Mgr J-C. Dufour – 28 mars 2022 – Jean 4,   43-54

Mgr Jean-Charles Dufour, Aumônier des Servantes de Jésus-Marie

HOMÉLIE : 28 mars 2022 – Jean 4,   43-54

 

Après les noces de Cana, Jésus s’était arrêté deux jours en Samarie.  Il y avait rencontré une samaritaine et, après le témoignage de celle-ci, les samaritains de la ville lui avaient fait bon accueil.  Après ces deux jours, Jésus revient à Cana.  Les gens semblent bien heureux de son retour.  Ils avaient pu voir les prodiges que Jésus avait accomplis à Jérusalem pendant la fête de Pâques et ils espéraient bien que Jésus en ferait chez eux.  Mais Jésus, ne se fait pas trop d’illusions sur le bel accueil qu’on lui réserve.  De fait, c’est Jésus le guérisseur qu’on fête sans aller plus loin.

Ce jour-là, à Cana, il y avait là un fonctionnaire royal, un fonctionnaire du roi Hérode sans doute, qui venait de Capharnaüm situé à une trentaine de kilomètres de Cana.  Le pauvre homme avait dû parcourir une longue route, reconnue comme très difficile au moins pour la moitié du chemin.  Il avait eu le courage de laisser son fils mourant à Capharnaüm parce qu’on lui avait dit que Jésus faisait des guérisons étonnantes.

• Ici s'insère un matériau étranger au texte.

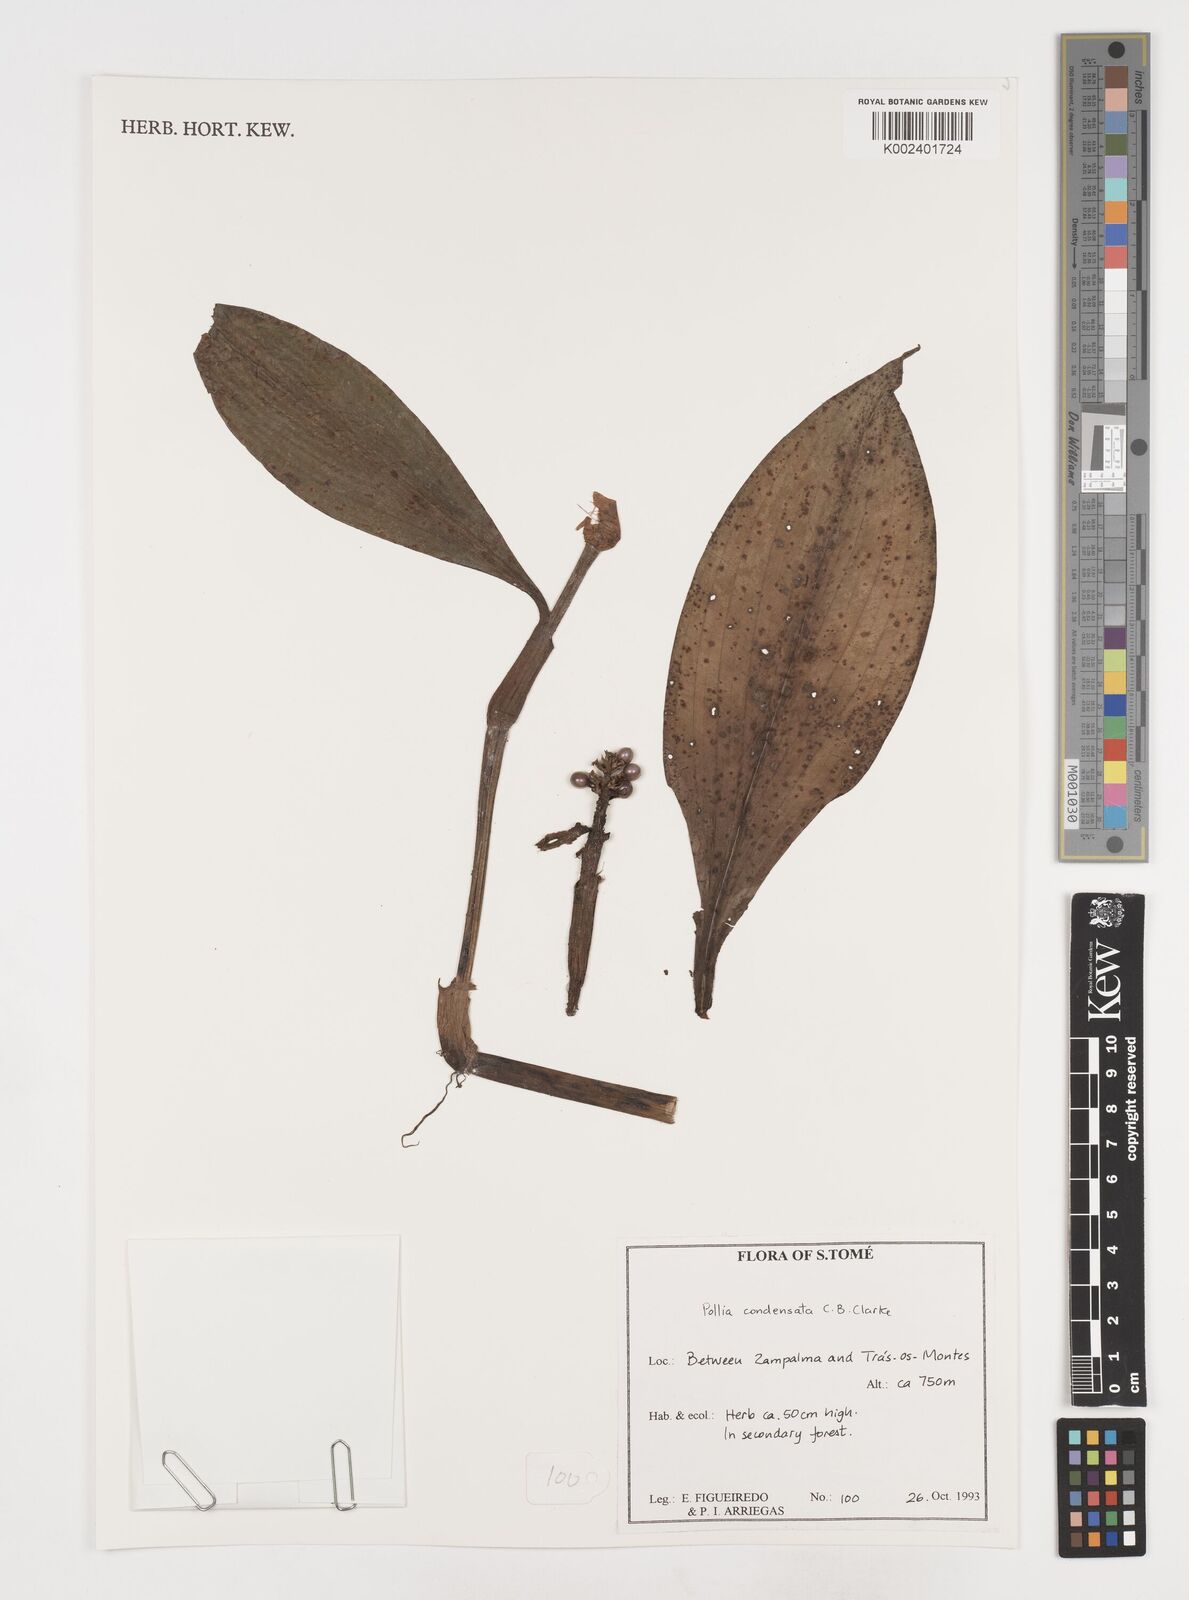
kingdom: Plantae
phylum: Tracheophyta
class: Liliopsida
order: Commelinales
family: Commelinaceae
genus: Pollia
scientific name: Pollia condensata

De fait, la première demande qu’il fait à Jésus, c’est de descendre à Capharnaüm pour guérir son fils qui se meurt.  Jésus n’a pas l’air du tout d’être intéressé.  Encore un autre, se dit-il, qui ne voit en lui qu’un guérisseur sans s’intéresser à sa personne et à son message. « Si vous ne voyez pas de signes et de prodiges, vous ne croirez donc pas ! » 

Mais l’homme insiste, la voix remplie d’émotion sans doute : « Seigneur, descends avant que mon enfant ne meure ! »
Cette fois, c’est à un père que Jésus s’adresse et lui dit : « Va, ton fils est vivant. »
J’imagine que l’homme a dû froncer les sourcils un peu, soucieux, mais puisant sa force dans le regard de tendresse du Seigneur, il « crut à la parole que Jésus lui avait dite. »
Il faut bien le remarquer, le pauvre homme reprend la route sur la seule parole de Jésus. Il a commencé à croire sans avoir vu de signes et de prodiges encore.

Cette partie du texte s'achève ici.